“Well, she never begrudges talk, I’ll say that for her,” said Mrs Maxwell, with a lazy laugh. “I’m not so sure that she tells you very much, when all’s said and done.”
“If she’s loyal, I like her the better.”
“Hum! She’s in love. Whether loyalty comes in. However, you’d better tell me what you’d like to know.”
And she listened in silence while Donna Teresa hastily touched on her perplexities.
“You see, Mary,” she ended—“you see you must allow two points. Help is wanted, and it ought to be wise help. What is wise help?”
“You poor thing! If you go about asking that question of all your friends, you will soon have picked up a basketful of ill-assorted scraps. I can’t imagine any two of them agreeing.”
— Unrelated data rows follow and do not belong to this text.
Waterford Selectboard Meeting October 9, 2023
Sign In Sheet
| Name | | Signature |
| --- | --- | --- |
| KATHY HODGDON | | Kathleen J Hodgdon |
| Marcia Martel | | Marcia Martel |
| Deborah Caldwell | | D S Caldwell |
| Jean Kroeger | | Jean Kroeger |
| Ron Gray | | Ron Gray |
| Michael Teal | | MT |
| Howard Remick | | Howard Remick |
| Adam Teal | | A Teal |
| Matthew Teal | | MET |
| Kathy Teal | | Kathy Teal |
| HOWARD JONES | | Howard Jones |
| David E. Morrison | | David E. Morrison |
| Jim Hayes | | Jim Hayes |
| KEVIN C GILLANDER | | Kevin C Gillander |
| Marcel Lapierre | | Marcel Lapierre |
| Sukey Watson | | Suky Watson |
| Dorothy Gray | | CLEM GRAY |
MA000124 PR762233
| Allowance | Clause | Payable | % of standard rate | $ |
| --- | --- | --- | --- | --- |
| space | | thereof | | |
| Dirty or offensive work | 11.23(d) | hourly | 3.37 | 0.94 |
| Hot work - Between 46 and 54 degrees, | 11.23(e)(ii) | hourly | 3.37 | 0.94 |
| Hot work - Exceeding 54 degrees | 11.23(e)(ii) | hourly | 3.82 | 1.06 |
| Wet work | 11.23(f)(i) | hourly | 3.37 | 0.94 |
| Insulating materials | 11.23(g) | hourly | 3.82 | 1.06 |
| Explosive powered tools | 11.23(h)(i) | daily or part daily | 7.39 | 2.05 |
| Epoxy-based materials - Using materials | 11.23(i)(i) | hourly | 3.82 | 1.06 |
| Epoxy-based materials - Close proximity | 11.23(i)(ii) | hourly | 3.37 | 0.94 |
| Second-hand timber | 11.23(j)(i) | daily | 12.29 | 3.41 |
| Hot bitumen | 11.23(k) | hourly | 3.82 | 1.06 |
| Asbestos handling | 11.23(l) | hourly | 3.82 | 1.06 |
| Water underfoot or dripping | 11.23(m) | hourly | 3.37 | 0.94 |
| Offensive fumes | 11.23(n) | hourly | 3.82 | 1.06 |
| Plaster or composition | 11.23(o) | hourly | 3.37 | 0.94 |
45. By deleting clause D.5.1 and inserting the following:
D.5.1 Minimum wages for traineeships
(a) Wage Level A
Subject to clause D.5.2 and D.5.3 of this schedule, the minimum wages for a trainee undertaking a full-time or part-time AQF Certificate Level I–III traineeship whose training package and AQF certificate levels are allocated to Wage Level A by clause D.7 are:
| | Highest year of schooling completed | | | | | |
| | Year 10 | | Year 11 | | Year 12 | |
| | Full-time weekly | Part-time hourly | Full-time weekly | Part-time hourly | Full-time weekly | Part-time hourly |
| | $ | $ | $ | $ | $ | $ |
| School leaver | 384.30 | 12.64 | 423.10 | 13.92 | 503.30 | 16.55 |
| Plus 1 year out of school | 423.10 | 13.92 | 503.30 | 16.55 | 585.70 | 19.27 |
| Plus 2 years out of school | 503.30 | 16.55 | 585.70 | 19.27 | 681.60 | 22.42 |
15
Mrs Maxwell’s shrewd common-sense represented a bucket of water dashed on Teresa’s flame. But she would not give in.
“Scraps are better than nothing,” she retorted. “And Cesare is certainly no friend.”
“No-o,” said Mrs Maxwell, drawling the word, and throwing a log on the fire. Then she sat up and said with decision, “If I were you, I would have nothing to do with Cesare.”
“Why, he’s my chief hope,” laughed Teresa. “So please, Mary, make out from Peppina where he is to be found, or, better still, get her to persuade him to come to speak to me. He must have forgiven me by this time.”